Greetings to you all. I hope you are staying warm and enjoying the New year. I have been feeling it is time for another edition of my ramblings. Last August I was talking about a sword shall pierce your soul. An excellent book for those who have faced job loss and life changing situations.
But since I wrote that blog, so much has changed, yet nothing has changed. I continue to hear from people about things in their lives that have broken them, it continues to be devestating for many. Job loss, health problems, marital breakdown and sucides, and as well attemtped. Recently one of our street friends passed away. I am not sure of the reasons for her passing, other than I know she had lived a life of addiction and it finally took its toll on her.
We all know people who are suffering and it is so important that we reach out to others and give a hand up instead of a hand out. As I continue my own road to recovery and healing, the Lord has shown me so many things about me and the reasons for my job loss and the situation we presently find ourselves in. Even though the reasons for my dismissal were wrong and unjust. God had a plan and I can honestly say I am thankful. There are more reasons everyday to thank Him for it.
1. Because of this hurt. I have a deeper relationship with Him. This has brought me to my knees and made me more dependant upon Him. It has also shown me how loving and kind He is. I also have a deeper relationship with my family and others. My focus has become not so much about me and the insecurity I have lived with my whole life. I see others who live with the same insecurity, others who are struggling with not measuring up. How can I build them up? How can I help them? This has become my mantra as it were.
2. Because so many of us are broken in some way. The hurts of this world and just plain living can wear us down. I have found that the trust and hope in the Lord has brought about a sensitivity to the needs of others in a totally different way. Cindy and I have been praying for a few months now that we would be come the miracle instead of asking for a miracle. So often when we are in dire straits, we run to God on our knees yelling out we need help. We need a miracle! I have done that for years. Since this crisis, through doing devotions, bible reading and listening to preachers on line we have come to the conclusion we need to be the miracle in the life of others. By seeing what God is doing in our lives and the lives of others people who are hurting, who are struggling will see the truth of His unfailing love, forgiveness and acceptance. Even when we feel like we do not measure up.
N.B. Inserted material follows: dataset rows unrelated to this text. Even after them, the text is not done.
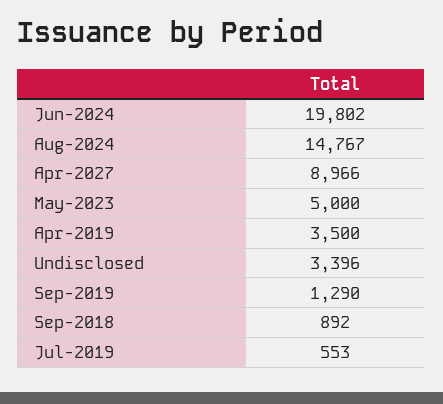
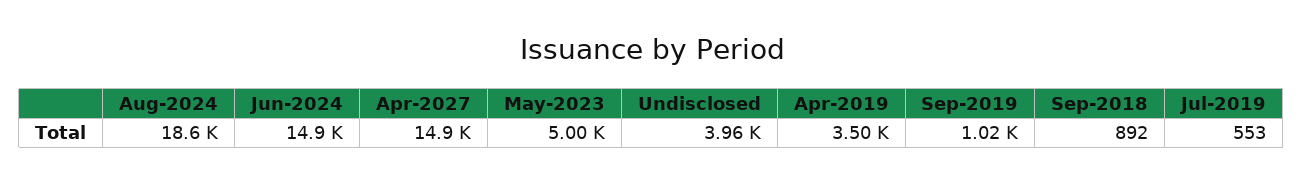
  {
-   "Jun-2024": 19802,
+   "Jun-2024": 14900,
-   "Aug-2024": 14767,
+   "Aug-2024": 18600,
-   "Apr-2027": 8966,
+   "Apr-2027": 14900,
    "May-2023": 5000,
    "Apr-2019": 3500,
-   "Undisclosed": 3396,
+   "Undisclosed": 3960,
-   "Sep-2019": 1290,
+   "Sep-2019": 1020,
    "Sep-2018": 892,
    "Jul-2019": 553
  }

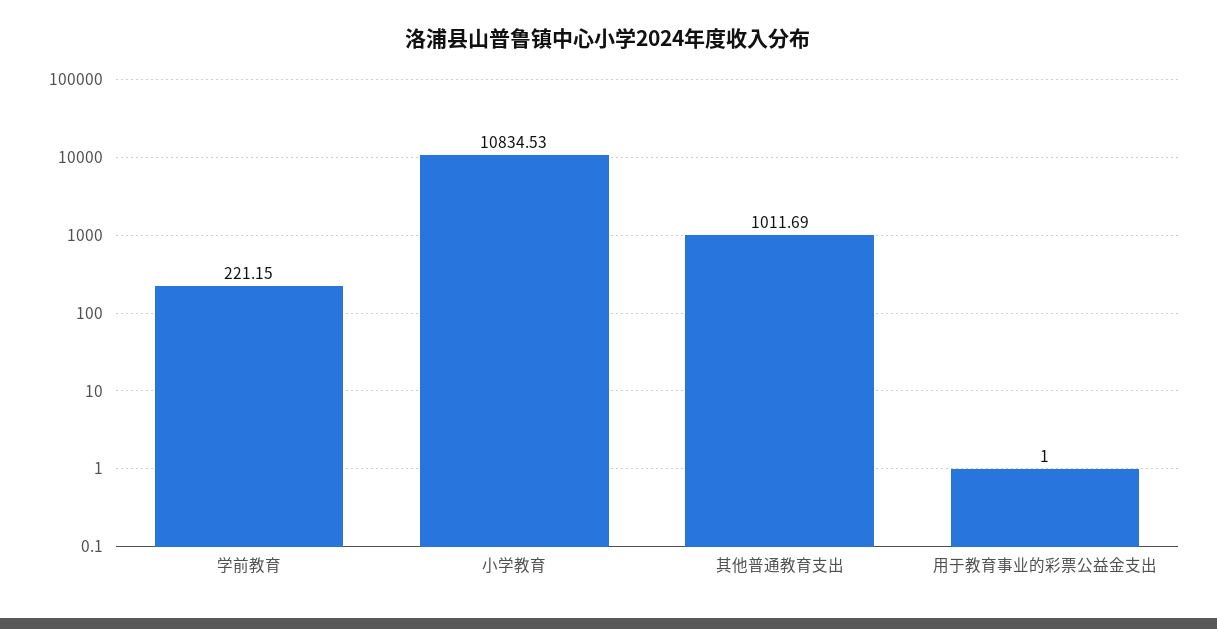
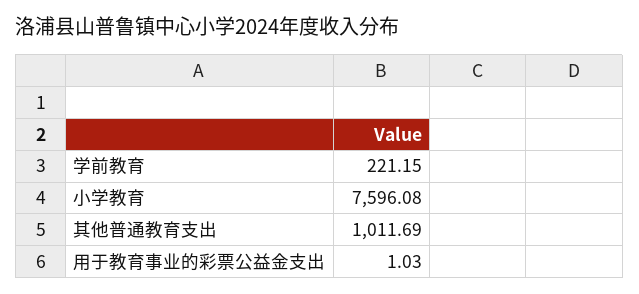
  {
    "学前教育": 221.15,
-   "小学教育": 10834.53,
+   "小学教育": 7596.08,
    "其他普通教育支出": 1011.69,
-   "用于教育事业的彩票公益金支出": 1
+   "用于教育事业的彩票公益金支出": 1.03
  }

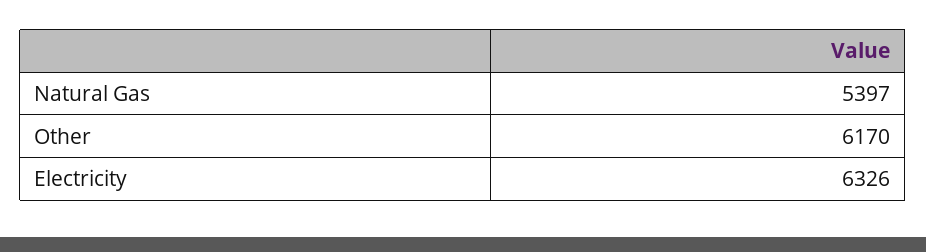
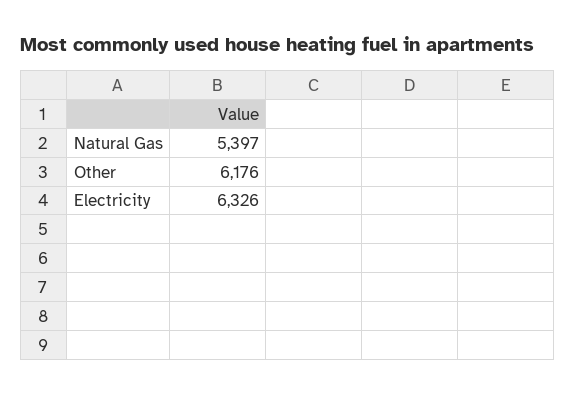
  {
    "Natural Gas": 5397,
-   "Other": 6170,
+   "Other": 6176,
    "Electricity": 6326
  }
3. The Lord brought us to a place of dependance. In the books of Acts Paul was about set out on a missionary journey. the passage says that the Holy Spirit restrained them. Through this passage the Lord showed me that the reason for our not returning to Calgary, many of the things we tried to find employment and my working on building another street ministry. These things did not happen, because the Lord was showing us. I would have relied on me and my experience and network of friends. We needed to remain in Vernon and heal and relearn a few things. Also in Genesis when the children were wandering around in the desert for forty years. Every day the Lord provided their food and needs. Every day for forty years! Not tomorrows stuff, because it would rot. So the Lord has shown us that we need to rely on Him for our daily needs. He is providing is such an awesome way. I was working at the church with the youth for a short time, but now I am working at John Howard pretty much six days a week. until the middle of next month. I still dont have a guarrenteed job and we are still walking a fine line. But our bills are getting paid. He is providing.
Finally, I know is some ways none of us will measure up. We are all sinners. Yet the God of love embraces us and wants to hold us and love us. It doesnt matter to Him. He wants us to open up our hearts and allow Him to heal the wounds. He wants us to give to Him our all and be silent for a time so that we can hear Him and know that He loves us.
My words of encouragement to you my friends. A sword did pierce my soul. It wounded me and I still ache, but I can honestly say I am thankful for that piercing. My soul has been changed and I look forward to more healing. My words are meant to help you deal with your own woundedness and know that you are loved and not alone.
One final thought I began a new ministery of sorts. I call it the prayer pokes. You poke me and I pray for you, and when I poke you back all I ask is that you pray for us.
How can God use me to be a miracle in your life?